Mahkamah Konstitusi (MK) menolak seluruh permohonan Pemerintah Provinsi (Pemprov) Jawa Timur atas uji materi beralihnya kewenangan pemanfaatan tidak langsung panas bumi untuk sektor kelistrikan ke pemerintah pusat. Kewenangan itu diatur dalam Undang-Undang Nomor 21 Tahun 2014 tentang Panas Bumi dan Pengujian Undang-Undang Nomor 23 Tahun 2014 tentang Pemerintahan Daerah.
Dalam amar putusan, MK memutuskan kewenangan pemerintah pusat atas pengelolaan pemanfaatan tidak langsung panas bumi untuk tenaga listrik tidak bertentangan dengan Undang-undang Dasar (UUD) 1945. Amar Putusan diputus dalam Rapat Permusyawaratan Hakim oleh tujuh Hakim Konstitusi yang diketuai Anwar Uswan pada Selasa, 12 September 2017 dan diucapkan oleh sembilan Hakim Konstitusi yang diketuai oleh Arief Hidayat dalam Sidang Pleno, pada Rabu (20/9).
Sebelumnya Pemprov Jatim yang terdiri dari Gubernur, Ketua DPRD, dan empat Wakil DPRD merasa dirugikan dengan ditariknya kewenangan Pemerintah Daerah untuk mengelola pemanfaatan tidak langsung Panas Bumi dengan diterbitkannya UU No.21 Tahun 2014 dan UU No.23 Tahun 2014. Atas dasar itu mereka mengajukan uji materi dengan perkara Nomor 11/PUU-XIV/2016.
Adapun pemohon mengajukan pengujian Pasal 5 ayat (1) huruf b, Pasal 6 ayat (1) huruf c, dan Pasal 23 ayat (2) UU No.21 Tahun 2014 tentang Panas Bumi, serta Lampiran CC Angka 4 pada Sub Urusan Energi Baru Terbarukan UU No.23 Tahun 2014 tentang Pemerintahan Daerah. Pasal tersebut diuji dengan Pasal 18 ayat (2) dan ayat (5) serta Pasal 18A ayat (1) dan ayat (2) UUD 1945.
Menurut MK, pasal 18A ayat (1) dan Pasal 18A ayat (2) UUD 1945 memang mempertegas mengenai pembagian kewenangan antara pemerintah pusat dan pemerintahan daerah. Namun, keberadaan maupun karakter panas bumi tidak memungkinkan dibagi-bagi secara administratif, baik dalam konteks provinsi dan terlebih lagi dalam konteks kabupaten/kota.
Pertimbangan Mahkamah ini mengutip dari keterangan ahli geotermal di hadapan Mahkamah. Keterangan itu menyebutkan sistem panas bumi Indonesia memiliki karakter unik terutama dalam hal ini keberadaannya yang bersifat lintas daerah administratif. Oleh karena itu, penetapan wilayah didasarkan bukan atas wilayah administratif melainkan berdasarkan keberadaan sumber panas bumi tersebut. (Baca: PLN Dapat Penugasan Garap Tiga Wilayah Panas Bumi)

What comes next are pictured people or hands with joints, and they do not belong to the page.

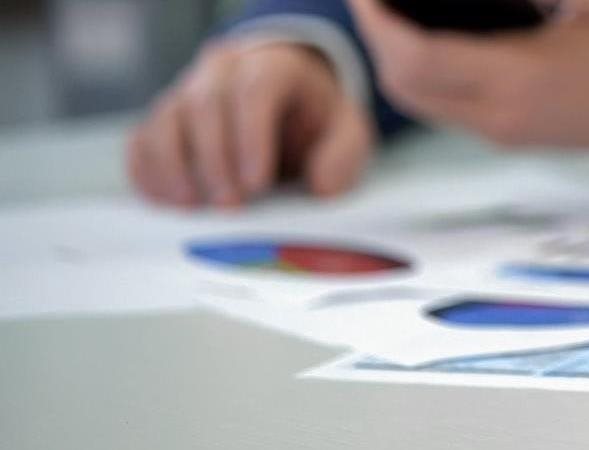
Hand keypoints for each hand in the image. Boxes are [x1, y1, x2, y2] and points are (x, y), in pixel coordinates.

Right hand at [126, 42, 375, 209]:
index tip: (257, 182)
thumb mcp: (346, 131)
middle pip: (203, 105)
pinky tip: (169, 202)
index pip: (254, 91)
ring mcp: (185, 94)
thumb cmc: (313, 120)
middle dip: (215, 159)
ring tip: (194, 206)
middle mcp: (220, 73)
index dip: (251, 137)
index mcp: (270, 67)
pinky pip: (141, 143)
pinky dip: (148, 174)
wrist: (286, 105)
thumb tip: (322, 186)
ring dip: (174, 168)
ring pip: (164, 121)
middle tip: (230, 205)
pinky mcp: (162, 123)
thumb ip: (343, 154)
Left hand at [349, 0, 588, 153]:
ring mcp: (505, 133)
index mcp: (521, 79)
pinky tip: (429, 36)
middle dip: (376, 37)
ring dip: (394, 58)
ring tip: (392, 11)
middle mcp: (503, 116)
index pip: (416, 58)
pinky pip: (443, 109)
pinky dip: (421, 74)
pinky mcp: (510, 136)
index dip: (378, 20)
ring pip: (418, 102)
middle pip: (403, 86)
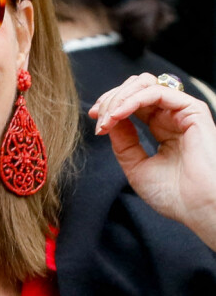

Selain itu, mengacu pasal 13 UU Nomor 23 tahun 2014 ada beberapa kriteria yang menjadi kewenangan pemerintah pusat. Kriteria pertama, urusan pemerintahan yang lokasinya lintas daerah provinsi atau lintas negara. Kedua, urusan pemerintahan yang penggunaannya lintas daerah provinsi atau lintas negara.
Ketiga, urusan pemerintahan yang manfaat atau dampak negatifnya lintas daerah provinsi atau lintas negara. Keempat, urusan pemerintahan yang penggunaan sumber dayanya lebih efisien apabila dilakukan oleh pemerintah pusat. Kelima, urusan pemerintahan yang peranannya strategis bagi kepentingan nasional.
Atas dasar itu, panas bumi memenuhi kriteria tersebut sehingga tepat menjadi kewenangan Pemerintah Pusat. Apalagi mempertimbangkan potensi konflik yang timbul jika diserahkan kewenangannya kepada daerah.
Direktur Panas Bumi Direktorat Jenderal Energi Baru Terbarukan dan Konservasi Energi (Ditjen EBTKE), Yunus Saefulhak yang hadir dalam sidang tersebut menyampaikan kelegaan dan kebanggaan atas putusan ini. "Kalau sudah menjaga seperti itu, sustainable energi itu akan terjaga, dan akan menjadi warisan anak cucu yang tak pernah habis," ujar dia dikutip dari situs resmi Kementerian ESDM, Jumat (22/9).